The conference call that took place between Naples High and Miami Central High school officials Tuesday morning is standard operating procedure in advance of high-profile football games played in Miami-Dade and Collier counties, officials from both counties confirmed.
However, shots were fired near the parking lot of Traz Powell Stadium, located near the Miami-Dade College North campus during a state playoff game nearly two weeks ago raised questions about how security will be handled during Friday’s Class 6A semifinal game between Naples and Miami Central. The call, which normally includes standard game info like what uniforms each team will wear, confirmed there will be at least 34 deputies in attendance to ensure the safety of all players, coaches and spectators.

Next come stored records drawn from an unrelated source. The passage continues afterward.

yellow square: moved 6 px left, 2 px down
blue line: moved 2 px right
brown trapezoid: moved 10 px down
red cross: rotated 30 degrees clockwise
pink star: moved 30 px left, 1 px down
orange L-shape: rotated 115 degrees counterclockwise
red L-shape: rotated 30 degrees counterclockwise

Two officials from the Florida High School Athletic Association were also on the call.
“We want our folks here to be comfortable coming down knowing we did our due diligence and created the best possible plan,” said Collier County Schools athletic director Joe Kemper, who was on the 20-minute call with officials from both schools, including Miami-Dade Schools activities coordinator Cheryl Golden.
Kemper, a former AD at Barron Collier, said it’s common for schools to ramp up security for rivalry and postseason games due to the large number of fans who attend. He understands the gunfire that happened Nov. 20 during the last three minutes of Central’s 36-8 win over Carol City, where videos depicted players dropping to the turf following the shots fired and officials running to an exit raised concerns.
Miami-Dade will employ 20 uniformed deputies and eight not in uniform while six Collier County deputies will accompany the Golden Eagles, their band and three or more fan charter buses, Miami-Dade Schools spokesman John Schuster and Kemper said. Beyond that, neither were allowed to go into specifics about the security measures.
Deputies will be present as the buses unload before the game and as they load up following the game.
“Safety is always at the forefront of these calls,” Schuster said. “The security of the players, coaches and fans are a priority every single week. This week is no different.”
Traz Powell is the home to six Miami schools who don’t have on-campus stadiums, and is used for games Thursday through Saturday during during the fall. Schuster said gun-related incidents are few and far between there.
Three teenagers were arrested in connection with the Nov. 20 incident, according to the Miami Herald. Traz Powell hosted a Class 4A semifinal last week between Cocoa and Miami Washington with no incidents reported.
Naples coach Bill Kramer coached in Miami-Dade for 11 years and had a couple bouts with gunfire during games.
“I don’t think it will be an issue,” said Kramer, whose team is playing in its first state semifinal in three years. “I think it’s a rarity. But that’s nothing that we’re focusing on.”
At Traz Powell, the visitor and home stands are separated with no way to get from one side to the other once inside the stadium. Kemper said Naples fans should park and enter on the stadium’s east side when the games open at 6 p.m..
Central coach Roland Smith, whose program is seeking to become just third team in state history to go to six consecutive state finals, was unavailable for comment.